Außerdem ist die unbedingte Vermögensbindung, die die GmgV besonders auszeichnen soll, bei gemeinnützigen Organisationen ohnehin vorgegeben. Die Steuerbefreiung setzt entsprechende Satzungsklauseln voraus, die Teil der gesetzlichen Mustersatzung sind und übernommen werden müssen. Ein Beispiel ist die Anfallklausel. Ohne diese Festlegung, das Vermögen einer gemeinnützigen NPO selbst bei Auflösung für gemeinnützige Zwecke zu erhalten, hat ein Antrag auf Gemeinnützigkeit keinen Erfolg. Deshalb müssen derartige Bestimmungen nicht bereits über die Rechtsform verankert werden.

Andererseits …

… wäre die Gesellschaft mit gebundenem Vermögen als juristische Person “gemeinnützigkeitsfähig” und damit eine weitere Option bei der Wahl einer Non-Profit-Rechtsform. Genossenschaften etwa sind grundsätzlich eher den Interessen ihrer Mitglieder als der Allgemeinheit verpflichtet und können deshalb nur in bestimmten Konstellationen gemeinnützig sein. Solche Einschränkungen sind bei der geplanten Gesellschaftsform nicht zu sehen.

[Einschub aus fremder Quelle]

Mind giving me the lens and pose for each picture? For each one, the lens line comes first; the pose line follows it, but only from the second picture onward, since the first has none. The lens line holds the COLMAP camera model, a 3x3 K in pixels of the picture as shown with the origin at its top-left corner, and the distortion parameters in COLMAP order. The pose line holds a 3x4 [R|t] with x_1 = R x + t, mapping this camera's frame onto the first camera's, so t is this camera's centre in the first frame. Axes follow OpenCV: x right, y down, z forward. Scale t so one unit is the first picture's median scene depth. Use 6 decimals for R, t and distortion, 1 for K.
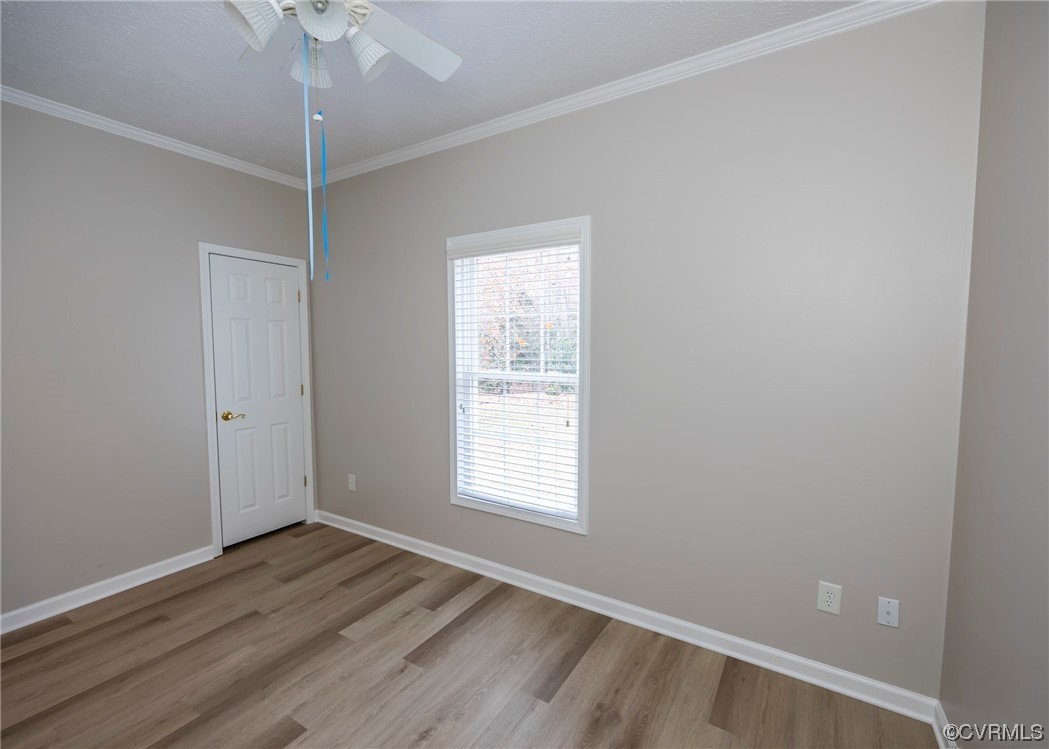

Dazu kommt die erklärte Absicht, eine GmgV-Gründung auch mit begrenztem Kapital zu ermöglichen, jedem Mitglied Mitspracherechte zu garantieren und eine verpflichtende Überprüfung der Geschäftsführung vorzugeben.

Diese Kombination aus Eigenschaften von gGmbH, Verein und Genossenschaft könnte die GmgV durchaus zu einer tauglichen Rechtsform-Alternative für Gründungsprojekte im Non-Profit-Sektor werden lassen: Unternehmerischer ausgerichtet als ein Verein, aber ebenso demokratisch strukturiert.

Was wirklich kommt, ist ungewiss …

Es gibt noch keinen ausgearbeiteten Gesetzentwurf zur GmgV. Bisher liegen die Ideen aus dem Bundesjustizministerium nur in Form von zwei PDF-Dokumenten vor: als Rahmenkonzept und als FAQ-Sammlung. Nun will man Reaktionen aus Verbänden und von Betroffenen sammeln.

Ob die neue Gesellschaft mit gebundenem Vermögen wirklich Realität wird und wie sie dann aussieht, steht im Moment also noch in den Sternen. Aber wenn ihr selbst über den Start eines eigenen Sozialunternehmens oder einer gemeinnützigen Initiative nachdenkt und der Gründungszeitpunkt eher in einigen Jahren als Wochen liegen wird, dann solltet ihr die Entwicklung verfolgen. Wir bei SKala Campus werden es ebenfalls tun.